Inevitably, the world of science and logic is slowly fighting back. Hence the recent slew of anti-God books, one of which, The God Delusion, was written by Richard Dawkins, writer-presenter of The Enemies Of Reason (Mon, 8pm, C4). Dawkins has softened his style somewhat since his previous series, The Root of All Evil, in which he toured the globe interviewing religious extremists. Trouble was, their views made him so uppity, he occasionally came off worst. They remained eerily calm, while he huffed furiously. And because he looks and sounds precisely like Professor Yaffle from Bagpuss, the end effect was often unintentional hilarity.

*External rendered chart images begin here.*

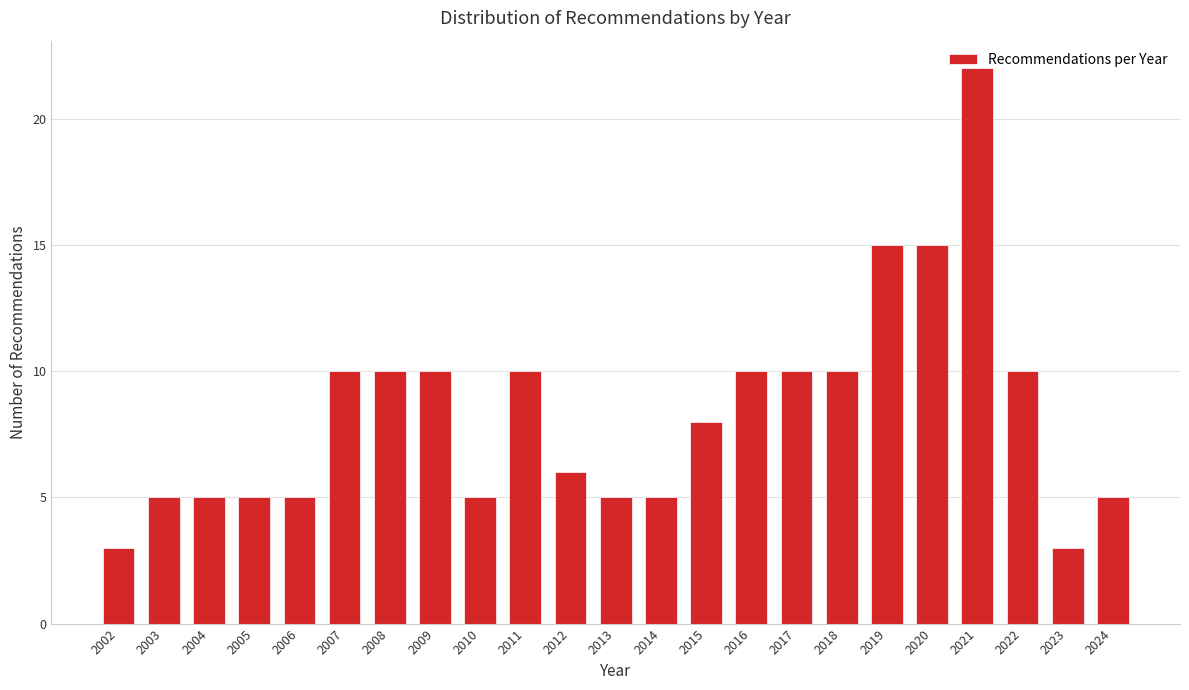

What is the smallest value displayed?

3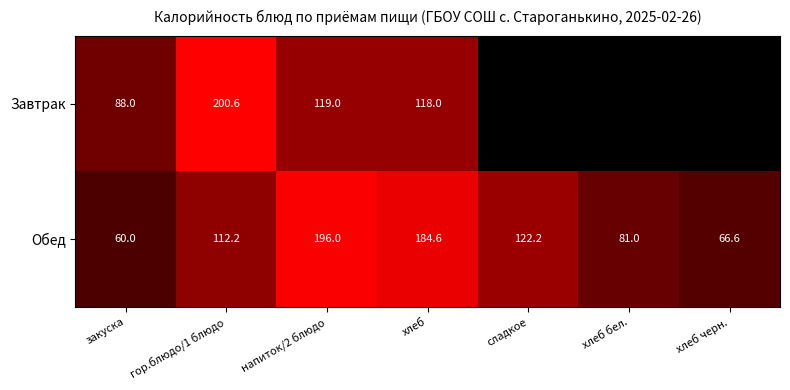

How many series are shown in this chart?

2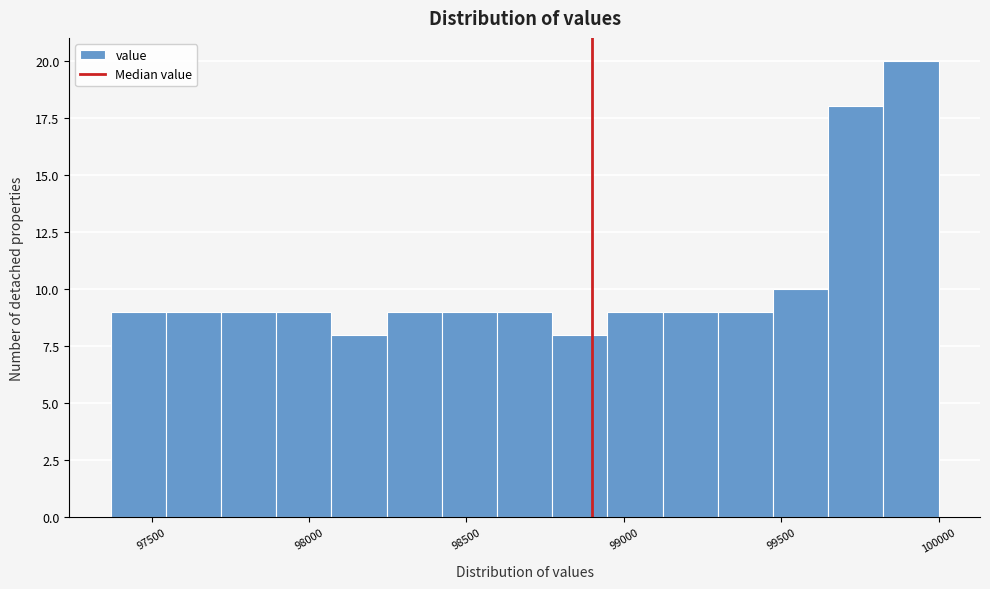

Read against the x-axis, roughly where is the centre of the tallest bar?

99900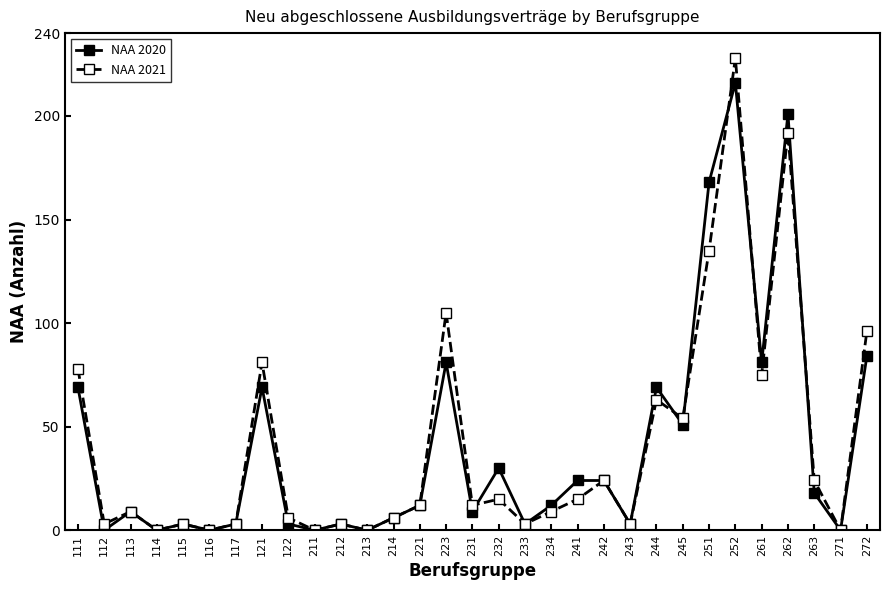

How many data points does each series have?

31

In The Enemies of Reason he's still angry - how couldn't he be? - but this time round Dawkins controls his temper, focusing it like a laser beam, taking on spirituality and superstition in all its forms. The overall tone is less hectoring, more persuasive, and occasionally outright playful. It's more likely to win people over.

The end result is possibly the most important broadcast of the year so far; important because it presents a passionate argument we really all ought to be having right now, if we want to prevent a great slide backwards into mud-eating barbarism. And if you think that's hyperbole, I suggest you pick up a newspaper and see how many of the world's problems are currently being caused or exacerbated by the rejection of rational thought. From fundamentalist death cults to arrogant invasions: a startling lack of logic unites them all.

Cold, clear, rational thought is the most important thing we have; the one thing that can save us. If I was made Emperor of All Media, I'd broadcast something akin to The Enemies Of Reason on every channel, every day, for 10 years. This is an urgent message that must be heard if we want to survive, as a species. Oh. And I'd also broadcast a load of Tex Avery cartoons, just to show off my lighter side. Man, I loves dat Droopy.